■ **WHAT THE EXERCISE ASKS**
Return every line of the data below word for word, including the punctuation.

*** Block opens ***

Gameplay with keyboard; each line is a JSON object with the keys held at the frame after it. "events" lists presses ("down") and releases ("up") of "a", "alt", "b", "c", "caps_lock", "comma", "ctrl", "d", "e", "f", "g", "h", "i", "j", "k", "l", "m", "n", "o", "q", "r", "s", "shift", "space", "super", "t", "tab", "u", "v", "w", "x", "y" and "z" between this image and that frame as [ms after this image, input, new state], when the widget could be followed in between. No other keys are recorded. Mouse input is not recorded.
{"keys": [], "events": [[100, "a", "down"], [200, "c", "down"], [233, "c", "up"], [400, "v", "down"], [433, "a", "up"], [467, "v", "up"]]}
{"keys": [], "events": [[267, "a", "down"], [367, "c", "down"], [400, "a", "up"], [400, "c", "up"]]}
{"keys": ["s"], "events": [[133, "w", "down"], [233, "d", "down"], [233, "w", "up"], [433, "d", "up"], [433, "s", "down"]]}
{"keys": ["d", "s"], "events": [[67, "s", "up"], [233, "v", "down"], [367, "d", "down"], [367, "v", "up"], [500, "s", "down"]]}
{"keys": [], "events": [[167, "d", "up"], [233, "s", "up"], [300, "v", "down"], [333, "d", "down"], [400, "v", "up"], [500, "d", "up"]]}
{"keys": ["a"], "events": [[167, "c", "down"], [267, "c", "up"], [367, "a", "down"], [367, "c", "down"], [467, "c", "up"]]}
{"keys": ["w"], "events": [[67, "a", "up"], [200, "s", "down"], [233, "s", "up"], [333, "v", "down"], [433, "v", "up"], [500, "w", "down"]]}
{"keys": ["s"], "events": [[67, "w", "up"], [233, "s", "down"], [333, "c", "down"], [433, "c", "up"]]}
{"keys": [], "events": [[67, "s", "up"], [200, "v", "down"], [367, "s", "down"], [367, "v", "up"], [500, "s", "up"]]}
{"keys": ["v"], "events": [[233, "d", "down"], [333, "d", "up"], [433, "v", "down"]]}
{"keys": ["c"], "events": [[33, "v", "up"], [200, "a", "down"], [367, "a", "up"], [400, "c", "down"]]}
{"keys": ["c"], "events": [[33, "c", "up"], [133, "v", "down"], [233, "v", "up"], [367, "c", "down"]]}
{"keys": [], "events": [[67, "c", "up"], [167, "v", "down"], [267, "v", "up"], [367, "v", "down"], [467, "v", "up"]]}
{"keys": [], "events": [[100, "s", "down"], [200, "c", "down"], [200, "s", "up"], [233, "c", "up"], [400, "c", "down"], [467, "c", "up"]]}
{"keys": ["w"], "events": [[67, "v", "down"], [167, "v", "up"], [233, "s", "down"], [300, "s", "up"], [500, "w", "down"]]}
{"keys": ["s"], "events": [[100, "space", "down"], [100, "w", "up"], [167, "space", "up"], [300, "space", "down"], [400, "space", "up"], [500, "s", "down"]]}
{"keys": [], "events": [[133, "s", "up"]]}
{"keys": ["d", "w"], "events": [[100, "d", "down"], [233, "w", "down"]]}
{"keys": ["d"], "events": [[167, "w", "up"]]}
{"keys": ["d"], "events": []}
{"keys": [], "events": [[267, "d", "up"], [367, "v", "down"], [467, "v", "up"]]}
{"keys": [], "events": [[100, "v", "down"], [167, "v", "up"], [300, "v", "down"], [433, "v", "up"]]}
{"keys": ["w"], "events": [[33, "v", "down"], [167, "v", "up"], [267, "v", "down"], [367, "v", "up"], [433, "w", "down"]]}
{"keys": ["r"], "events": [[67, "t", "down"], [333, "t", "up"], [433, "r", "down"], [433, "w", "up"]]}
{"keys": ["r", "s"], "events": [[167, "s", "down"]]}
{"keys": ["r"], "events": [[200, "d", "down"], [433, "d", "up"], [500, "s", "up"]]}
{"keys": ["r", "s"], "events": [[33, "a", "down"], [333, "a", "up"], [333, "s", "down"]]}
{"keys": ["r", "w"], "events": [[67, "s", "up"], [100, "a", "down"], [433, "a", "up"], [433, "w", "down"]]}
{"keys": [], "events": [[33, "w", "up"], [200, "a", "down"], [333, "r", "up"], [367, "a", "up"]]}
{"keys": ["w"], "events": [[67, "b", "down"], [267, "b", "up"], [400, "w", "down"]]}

*** Block closes ***

■ **SOLUTION FOR THIS PROBLEM**
Gameplay with keyboard; each line is a JSON object with the keys held at the frame after it. "events" lists presses ("down") and releases ("up") of "a", "alt", "b", "c", "caps_lock", "comma", "ctrl", "d", "e", "f", "g", "h", "i", "j", "k", "l", "m", "n", "o", "q", "r", "s", "shift", "space", "super", "t", "tab", "u", "v", "w", "x", "y" and "z" between this image and that frame as [ms after this image, input, new state], when the widget could be followed in between. No other keys are recorded. Mouse input is not recorded.
{"keys": [], "events": [[100, "a", "down"], [200, "c", "down"], [233, "c", "up"], [400, "v", "down"], [433, "a", "up"], [467, "v", "up"]]}
{"keys": [], "events": [[267, "a", "down"], [367, "c", "down"], [400, "a", "up"], [400, "c", "up"]]}
{"keys": ["s"], "events": [[133, "w", "down"], [233, "d", "down"], [233, "w", "up"], [433, "d", "up"], [433, "s", "down"]]}
{"keys": ["d", "s"], "events": [[67, "s", "up"], [233, "v", "down"], [367, "d", "down"], [367, "v", "up"], [500, "s", "down"]]}
{"keys": [], "events": [[167, "d", "up"], [233, "s", "up"], [300, "v", "down"], [333, "d", "down"], [400, "v", "up"], [500, "d", "up"]]}
{"keys": ["a"], "events": [[167, "c", "down"], [267, "c", "up"], [367, "a", "down"], [367, "c", "down"], [467, "c", "up"]]}
{"keys": ["w"], "events": [[67, "a", "up"], [200, "s", "down"], [233, "s", "up"], [333, "v", "down"], [433, "v", "up"], [500, "w", "down"]]}
{"keys": ["s"], "events": [[67, "w", "up"], [233, "s", "down"], [333, "c", "down"], [433, "c", "up"]]}
{"keys": [], "events": [[67, "s", "up"], [200, "v", "down"], [367, "s", "down"], [367, "v", "up"], [500, "s", "up"]]}
{"keys": ["v"], "events": [[233, "d", "down"], [333, "d", "up"], [433, "v", "down"]]}
{"keys": ["c"], "events": [[33, "v", "up"], [200, "a", "down"], [367, "a", "up"], [400, "c", "down"]]}
{"keys": ["c"], "events": [[33, "c", "up"], [133, "v", "down"], [233, "v", "up"], [367, "c", "down"]]}
{"keys": [], "events": [[67, "c", "up"], [167, "v", "down"], [267, "v", "up"], [367, "v", "down"], [467, "v", "up"]]}
{"keys": [], "events": [[100, "s", "down"], [200, "c", "down"], [200, "s", "up"], [233, "c", "up"], [400, "c", "down"], [467, "c", "up"]]}
{"keys": ["w"], "events": [[67, "v", "down"], [167, "v", "up"], [233, "s", "down"], [300, "s", "up"], [500, "w", "down"]]}
{"keys": ["s"], "events": [[100, "space", "down"], [100, "w", "up"], [167, "space", "up"], [300, "space", "down"], [400, "space", "up"], [500, "s", "down"]]}
{"keys": [], "events": [[133, "s", "up"]]}
{"keys": ["d", "w"], "events": [[100, "d", "down"], [233, "w", "down"]]}
{"keys": ["d"], "events": [[167, "w", "up"]]}
{"keys": ["d"], "events": []}
{"keys": [], "events": [[267, "d", "up"], [367, "v", "down"], [467, "v", "up"]]}
{"keys": [], "events": [[100, "v", "down"], [167, "v", "up"], [300, "v", "down"], [433, "v", "up"]]}
{"keys": ["w"], "events": [[33, "v", "down"], [167, "v", "up"], [267, "v", "down"], [367, "v", "up"], [433, "w", "down"]]}
{"keys": ["r"], "events": [[67, "t", "down"], [333, "t", "up"], [433, "r", "down"], [433, "w", "up"]]}
{"keys": ["r", "s"], "events": [[167, "s", "down"]]}
{"keys": ["r"], "events": [[200, "d", "down"], [433, "d", "up"], [500, "s", "up"]]}
{"keys": ["r", "s"], "events": [[33, "a", "down"], [333, "a", "up"], [333, "s", "down"]]}
{"keys": ["r", "w"], "events": [[67, "s", "up"], [100, "a", "down"], [433, "a", "up"], [433, "w", "down"]]}
{"keys": [], "events": [[33, "w", "up"], [200, "a", "down"], [333, "r", "up"], [367, "a", "up"]]}
{"keys": ["w"], "events": [[67, "b", "down"], [267, "b", "up"], [400, "w", "down"]]}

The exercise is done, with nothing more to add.